In theory, planning moves in parkour boils down to moment-to-moment decision-making. Practitioners, known as traceurs, begin by charting paths mentally, and then execute by attempting to follow those paths with their bodies. Navigating through life with that mindset, Danger, the calm and collected sensei of sorts to students all across New York, keeps his eyes fixated on the path between the present, and the future he’s about to meet.
“With adults, you kind of have to reinstill a passion for play,” says Danger, 25, who trains members as old as 57, and as young as three. “But kids, they love doing this.”
Danger has known this since he first came across parkour at age 16, watching grainy videos of amateur kids in France pulling off crazy stunts in urban neighborhoods. An avid skateboarder at the time, he decided to ditch the wheels and started getting around the way he believes “we were built to move.” Almost a decade later, he’s trying to relay that same philosophy to public schools across the city, and he’s already had some success.
In December 2010, Quest To Learn, a middle school in Chelsea, was put in touch with Danger about the prospect of providing alternate forms of physical activity for students.
“The reality is not everyone’s gonna like to play on the basketball team or the volleyball team,” says Cameron Brown, health and wellness instructor at Quest to Learn. “Any alternative activities we give the students that get them out and get them moving can only be positives for the students and the school as a whole.”
One of six schools housed in its building, Quest To Learn was strapped with limited gymnasium space and time, forcing the physical education department to get creative. Volunteering his services to get more young minds outside the doors and into parkour, Danger was brought in to lead 15 students through a week-long demo workshop. As interest among the student body quickly began to build, a relationship with the school developed and soon after, Danger was leading a weekly after-school parkour program for kids on Wednesdays. Now approaching the three-year mark at Quest, enrolment for the current school trimester is at 85. Brown projects by the end of June, that number will have tripled, and he expects those numbers will result in deflating waistlines for overweight students.

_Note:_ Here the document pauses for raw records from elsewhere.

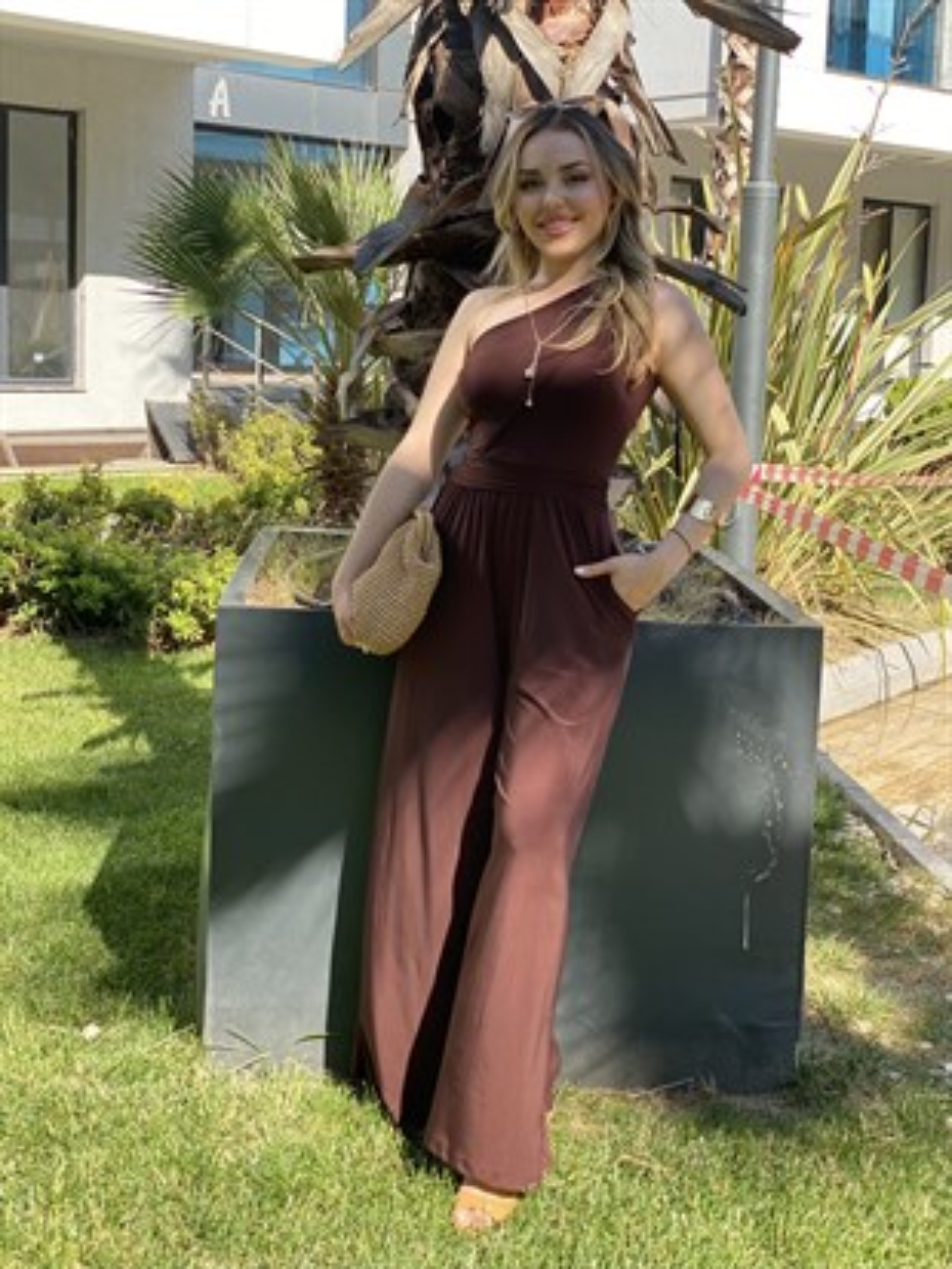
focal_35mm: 52
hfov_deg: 28.0
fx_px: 1906
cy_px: 634
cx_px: 476
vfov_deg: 36.8
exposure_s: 1/326
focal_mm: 6
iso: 20
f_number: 2
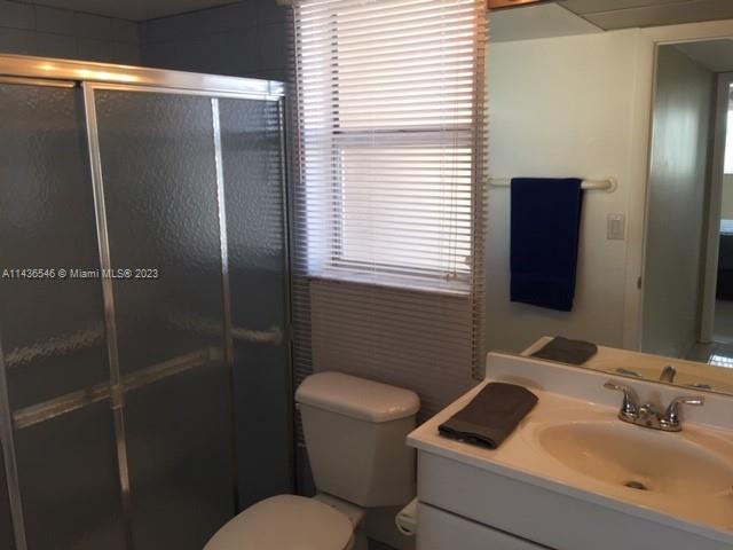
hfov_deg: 61.7
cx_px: 366
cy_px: 275
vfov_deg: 48.2
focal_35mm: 29
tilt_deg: -11.7
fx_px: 614
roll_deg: -1.8
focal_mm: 4.15
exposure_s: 1/60
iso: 32
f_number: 2.2
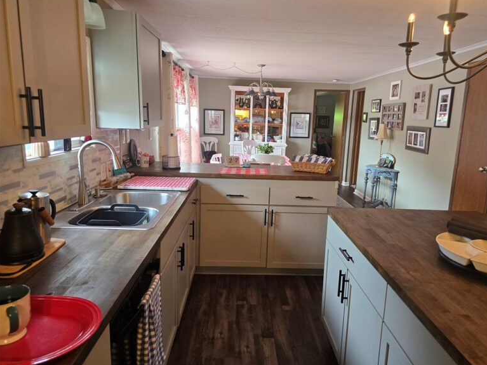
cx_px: 251
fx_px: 338
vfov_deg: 56.8
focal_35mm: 24
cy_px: 184
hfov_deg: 71.6
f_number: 1.7
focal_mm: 6.3
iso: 250
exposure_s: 1/120
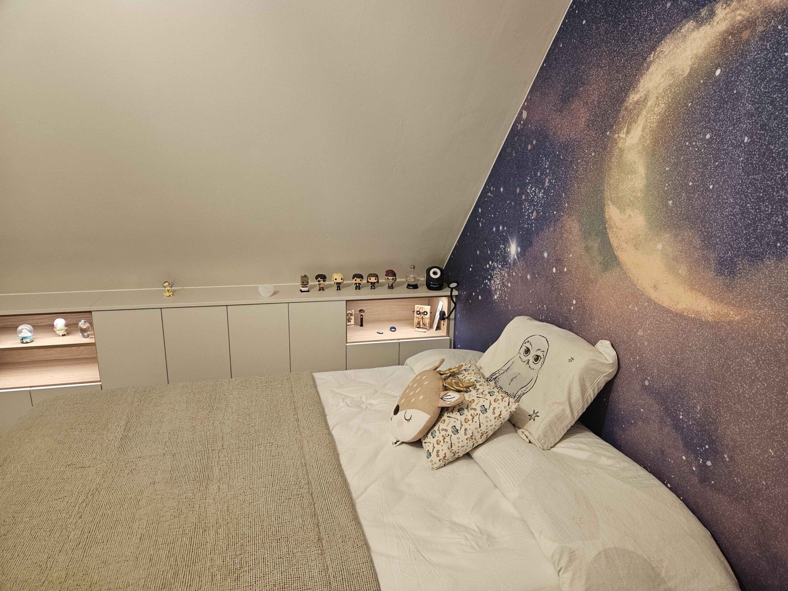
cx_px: 394
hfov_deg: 73.9
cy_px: 296
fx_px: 524
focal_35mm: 23
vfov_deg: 58.9
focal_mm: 5.4
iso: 320
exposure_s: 1/31
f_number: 1.8
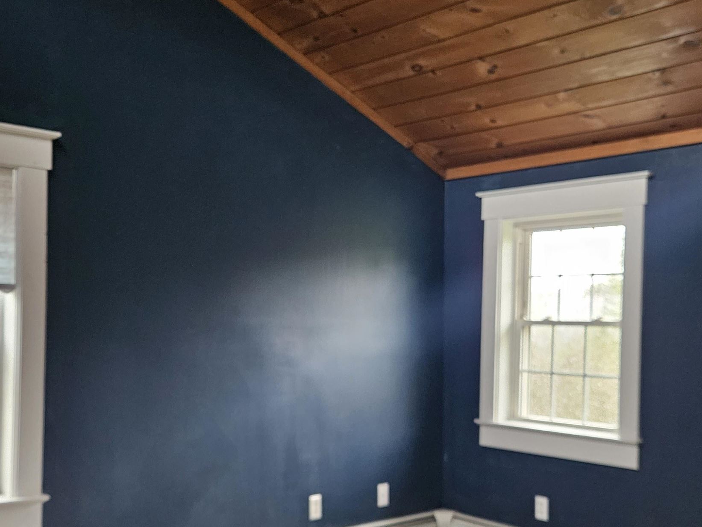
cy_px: 328
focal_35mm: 43
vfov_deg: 33.4
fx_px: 872
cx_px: 355
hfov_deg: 43.9
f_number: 1.8
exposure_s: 1/30
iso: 640
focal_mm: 5.4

“I constantly have students say, ‘Well, we’ve got parkour today, so I’ve gotta fuel up and make sure I get a good lunch,’” Brown recounts. “Jesse and his team have made an immeasurable impact on these kids.”
The lasting effects of structured parkour sessions in schools may be difficult to track, but the buzz of positive reviews is certainly getting around. The Movement Creative has begun working more regularly with students at other schools in New York, most recently mixing their training exercises into the physical education program at the Earth School, located in the East Village. If all goes according to plan, Danger and his crew might actually need to have those old rails and monkey bars in Tompkins Square Park reinforced. With popularity climbing as high as ever, it’s only fitting that any young, ambitious parkour enthusiast under Danger’s wing would set their sights just as high.